═════ Records supplied

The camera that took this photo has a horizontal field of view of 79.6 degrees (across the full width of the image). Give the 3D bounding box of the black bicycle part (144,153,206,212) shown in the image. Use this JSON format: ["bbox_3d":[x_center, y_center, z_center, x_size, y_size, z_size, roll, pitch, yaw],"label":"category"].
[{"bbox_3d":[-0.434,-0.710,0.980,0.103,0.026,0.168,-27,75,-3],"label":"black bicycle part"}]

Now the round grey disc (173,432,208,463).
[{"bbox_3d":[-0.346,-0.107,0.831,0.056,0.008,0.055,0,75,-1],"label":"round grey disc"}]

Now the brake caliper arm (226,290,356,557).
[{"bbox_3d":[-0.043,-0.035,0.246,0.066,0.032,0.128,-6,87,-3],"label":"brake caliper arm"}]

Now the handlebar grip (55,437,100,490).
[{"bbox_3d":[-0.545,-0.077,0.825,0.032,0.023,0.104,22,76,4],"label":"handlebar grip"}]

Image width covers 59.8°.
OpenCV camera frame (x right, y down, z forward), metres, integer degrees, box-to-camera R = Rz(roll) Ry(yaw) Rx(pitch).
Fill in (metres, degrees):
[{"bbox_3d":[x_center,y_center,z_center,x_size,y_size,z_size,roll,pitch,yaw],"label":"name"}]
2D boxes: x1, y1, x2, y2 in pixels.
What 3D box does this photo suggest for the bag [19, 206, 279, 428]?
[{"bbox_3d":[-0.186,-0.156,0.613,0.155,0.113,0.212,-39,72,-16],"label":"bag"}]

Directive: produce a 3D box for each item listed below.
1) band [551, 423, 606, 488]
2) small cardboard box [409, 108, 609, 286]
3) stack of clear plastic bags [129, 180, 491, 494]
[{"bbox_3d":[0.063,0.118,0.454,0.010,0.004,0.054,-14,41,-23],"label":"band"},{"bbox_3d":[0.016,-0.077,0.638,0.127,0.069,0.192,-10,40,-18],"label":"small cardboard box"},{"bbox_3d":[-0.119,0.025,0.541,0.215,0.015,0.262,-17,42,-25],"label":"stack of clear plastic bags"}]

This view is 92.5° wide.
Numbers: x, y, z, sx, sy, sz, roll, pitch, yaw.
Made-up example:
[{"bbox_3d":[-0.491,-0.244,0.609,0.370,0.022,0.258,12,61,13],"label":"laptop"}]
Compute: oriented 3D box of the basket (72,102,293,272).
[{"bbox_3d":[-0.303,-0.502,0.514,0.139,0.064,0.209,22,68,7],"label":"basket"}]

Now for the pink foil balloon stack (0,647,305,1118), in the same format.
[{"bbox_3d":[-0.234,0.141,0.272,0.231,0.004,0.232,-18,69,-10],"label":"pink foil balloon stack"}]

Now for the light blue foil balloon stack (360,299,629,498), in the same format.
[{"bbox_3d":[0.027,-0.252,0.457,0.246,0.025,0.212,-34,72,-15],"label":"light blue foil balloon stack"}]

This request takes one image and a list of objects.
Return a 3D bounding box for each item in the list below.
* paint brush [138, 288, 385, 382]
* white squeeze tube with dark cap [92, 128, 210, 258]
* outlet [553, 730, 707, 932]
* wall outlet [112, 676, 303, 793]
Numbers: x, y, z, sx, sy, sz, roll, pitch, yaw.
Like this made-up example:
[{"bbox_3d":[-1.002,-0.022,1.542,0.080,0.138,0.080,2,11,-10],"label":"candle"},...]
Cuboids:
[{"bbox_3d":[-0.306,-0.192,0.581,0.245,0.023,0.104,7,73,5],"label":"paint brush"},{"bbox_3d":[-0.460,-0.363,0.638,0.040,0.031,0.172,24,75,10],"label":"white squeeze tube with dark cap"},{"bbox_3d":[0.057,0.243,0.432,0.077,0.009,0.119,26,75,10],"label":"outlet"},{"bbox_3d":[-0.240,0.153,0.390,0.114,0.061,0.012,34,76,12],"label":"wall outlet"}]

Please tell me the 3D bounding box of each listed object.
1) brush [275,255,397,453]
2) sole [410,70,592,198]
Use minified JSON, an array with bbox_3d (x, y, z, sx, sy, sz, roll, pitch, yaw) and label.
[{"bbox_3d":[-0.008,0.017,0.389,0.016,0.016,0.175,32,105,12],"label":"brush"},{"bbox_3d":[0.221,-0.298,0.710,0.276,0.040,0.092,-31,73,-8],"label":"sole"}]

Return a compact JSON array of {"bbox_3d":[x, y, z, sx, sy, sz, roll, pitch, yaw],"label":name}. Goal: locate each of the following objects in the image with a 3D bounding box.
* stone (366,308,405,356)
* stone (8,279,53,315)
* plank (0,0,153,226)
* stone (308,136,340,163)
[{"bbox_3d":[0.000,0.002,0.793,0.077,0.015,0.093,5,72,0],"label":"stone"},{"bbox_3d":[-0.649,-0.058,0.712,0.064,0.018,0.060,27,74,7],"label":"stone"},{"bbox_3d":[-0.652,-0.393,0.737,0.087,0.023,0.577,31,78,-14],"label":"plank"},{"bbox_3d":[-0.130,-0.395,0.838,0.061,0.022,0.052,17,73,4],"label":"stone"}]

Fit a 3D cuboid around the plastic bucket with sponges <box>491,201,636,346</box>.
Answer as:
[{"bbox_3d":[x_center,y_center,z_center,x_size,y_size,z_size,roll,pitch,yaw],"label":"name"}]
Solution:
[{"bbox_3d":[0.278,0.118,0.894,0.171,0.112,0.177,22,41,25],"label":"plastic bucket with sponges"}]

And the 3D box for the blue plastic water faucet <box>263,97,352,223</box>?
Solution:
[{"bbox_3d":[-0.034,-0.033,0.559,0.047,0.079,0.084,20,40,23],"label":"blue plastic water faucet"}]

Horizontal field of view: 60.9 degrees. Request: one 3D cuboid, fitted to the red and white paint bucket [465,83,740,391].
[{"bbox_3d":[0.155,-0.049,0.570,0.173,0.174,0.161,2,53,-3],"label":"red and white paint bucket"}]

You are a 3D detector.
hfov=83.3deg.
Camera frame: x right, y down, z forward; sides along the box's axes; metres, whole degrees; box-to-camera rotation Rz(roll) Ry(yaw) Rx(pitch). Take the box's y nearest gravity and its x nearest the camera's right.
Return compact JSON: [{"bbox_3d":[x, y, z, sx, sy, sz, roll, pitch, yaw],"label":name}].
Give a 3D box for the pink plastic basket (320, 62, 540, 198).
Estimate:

══════════

Requirement:
Write the material out once more so that every line matches the original.

Reply to the exercise:
The camera that took this photo has a horizontal field of view of 79.6 degrees (across the full width of the image). Give the 3D bounding box of the black bicycle part (144,153,206,212) shown in the image. Use this JSON format: ["bbox_3d":[x_center, y_center, z_center, x_size, y_size, z_size, roll, pitch, yaw],"label":"category"].
[{"bbox_3d":[-0.434,-0.710,0.980,0.103,0.026,0.168,-27,75,-3],"label":"black bicycle part"}]

Now the round grey disc (173,432,208,463).
[{"bbox_3d":[-0.346,-0.107,0.831,0.056,0.008,0.055,0,75,-1],"label":"round grey disc"}]

Now the brake caliper arm (226,290,356,557).
[{"bbox_3d":[-0.043,-0.035,0.246,0.066,0.032,0.128,-6,87,-3],"label":"brake caliper arm"}]

Now the handlebar grip (55,437,100,490).
[{"bbox_3d":[-0.545,-0.077,0.825,0.032,0.023,0.104,22,76,4],"label":"handlebar grip"}]

Image width covers 59.8°.
OpenCV camera frame (x right, y down, z forward), metres, integer degrees, box-to-camera R = Rz(roll) Ry(yaw) Rx(pitch).
Fill in (metres, degrees):
[{"bbox_3d":[x_center,y_center,z_center,x_size,y_size,z_size,roll,pitch,yaw],"label":"name"}]
2D boxes: x1, y1, x2, y2 in pixels.
What 3D box does this photo suggest for the bag [19, 206, 279, 428]?
[{"bbox_3d":[-0.186,-0.156,0.613,0.155,0.113,0.212,-39,72,-16],"label":"bag"}]

Directive: produce a 3D box for each item listed below.
1) band [551, 423, 606, 488]
2) small cardboard box [409, 108, 609, 286]
3) stack of clear plastic bags [129, 180, 491, 494]
[{"bbox_3d":[0.063,0.118,0.454,0.010,0.004,0.054,-14,41,-23],"label":"band"},{"bbox_3d":[0.016,-0.077,0.638,0.127,0.069,0.192,-10,40,-18],"label":"small cardboard box"},{"bbox_3d":[-0.119,0.025,0.541,0.215,0.015,0.262,-17,42,-25],"label":"stack of clear plastic bags"}]

This view is 92.5° wide.
Numbers: x, y, z, sx, sy, sz, roll, pitch, yaw.
Made-up example:
[{"bbox_3d":[-0.491,-0.244,0.609,0.370,0.022,0.258,12,61,13],"label":"laptop"}]
Compute: oriented 3D box of the basket (72,102,293,272).
[{"bbox_3d":[-0.303,-0.502,0.514,0.139,0.064,0.209,22,68,7],"label":"basket"}]

Now for the pink foil balloon stack (0,647,305,1118), in the same format.
[{"bbox_3d":[-0.234,0.141,0.272,0.231,0.004,0.232,-18,69,-10],"label":"pink foil balloon stack"}]

Now for the light blue foil balloon stack (360,299,629,498), in the same format.
[{"bbox_3d":[0.027,-0.252,0.457,0.246,0.025,0.212,-34,72,-15],"label":"light blue foil balloon stack"}]

This request takes one image and a list of objects.
Return a 3D bounding box for each item in the list below.
* paint brush [138, 288, 385, 382]
* white squeeze tube with dark cap [92, 128, 210, 258]
* outlet [553, 730, 707, 932]
* wall outlet [112, 676, 303, 793]
Numbers: x, y, z, sx, sy, sz, roll, pitch, yaw.
Like this made-up example:
[{"bbox_3d":[-1.002,-0.022,1.542,0.080,0.138,0.080,2,11,-10],"label":"candle"},...]
Cuboids:
[{"bbox_3d":[-0.306,-0.192,0.581,0.245,0.023,0.104,7,73,5],"label":"paint brush"},{"bbox_3d":[-0.460,-0.363,0.638,0.040,0.031,0.172,24,75,10],"label":"white squeeze tube with dark cap"},{"bbox_3d":[0.057,0.243,0.432,0.077,0.009,0.119,26,75,10],"label":"outlet"},{"bbox_3d":[-0.240,0.153,0.390,0.114,0.061,0.012,34,76,12],"label":"wall outlet"}]

Please tell me the 3D bounding box of each listed object.
1) brush [275,255,397,453]
2) sole [410,70,592,198]
Use minified JSON, an array with bbox_3d (x, y, z, sx, sy, sz, roll, pitch, yaw) and label.
[{"bbox_3d":[-0.008,0.017,0.389,0.016,0.016,0.175,32,105,12],"label":"brush"},{"bbox_3d":[0.221,-0.298,0.710,0.276,0.040,0.092,-31,73,-8],"label":"sole"}]

Return a compact JSON array of {"bbox_3d":[x, y, z, sx, sy, sz, roll, pitch, yaw],"label":name}. Goal: locate each of the following objects in the image with a 3D bounding box.
* stone (366,308,405,356)
* stone (8,279,53,315)
* plank (0,0,153,226)
* stone (308,136,340,163)
[{"bbox_3d":[0.000,0.002,0.793,0.077,0.015,0.093,5,72,0],"label":"stone"},{"bbox_3d":[-0.649,-0.058,0.712,0.064,0.018,0.060,27,74,7],"label":"stone"},{"bbox_3d":[-0.652,-0.393,0.737,0.087,0.023,0.577,31,78,-14],"label":"plank"},{"bbox_3d":[-0.130,-0.395,0.838,0.061,0.022,0.052,17,73,4],"label":"stone"}]

Fit a 3D cuboid around the plastic bucket with sponges <box>491,201,636,346</box>.
Answer as:
[{"bbox_3d":[x_center,y_center,z_center,x_size,y_size,z_size,roll,pitch,yaw],"label":"name"}]
Solution:
[{"bbox_3d":[0.278,0.118,0.894,0.171,0.112,0.177,22,41,25],"label":"plastic bucket with sponges"}]

And the 3D box for the blue plastic water faucet <box>263,97,352,223</box>?
Solution:
[{"bbox_3d":[-0.034,-0.033,0.559,0.047,0.079,0.084,20,40,23],"label":"blue plastic water faucet"}]

Horizontal field of view: 60.9 degrees. Request: one 3D cuboid, fitted to the red and white paint bucket [465,83,740,391].
[{"bbox_3d":[0.155,-0.049,0.570,0.173,0.174,0.161,2,53,-3],"label":"red and white paint bucket"}]

You are a 3D detector.
hfov=83.3deg.
Camera frame: x right, y down, z forward; sides along the box's axes; metres, whole degrees; box-to-camera rotation Rz(roll) Ry(yaw) Rx(pitch). Take the box's y nearest gravity and its x nearest the camera's right.
Return compact JSON: [{"bbox_3d":[x, y, z, sx, sy, sz, roll, pitch, yaw],"label":name}].
Give a 3D box for the pink plastic basket (320, 62, 540, 198).
Estimate:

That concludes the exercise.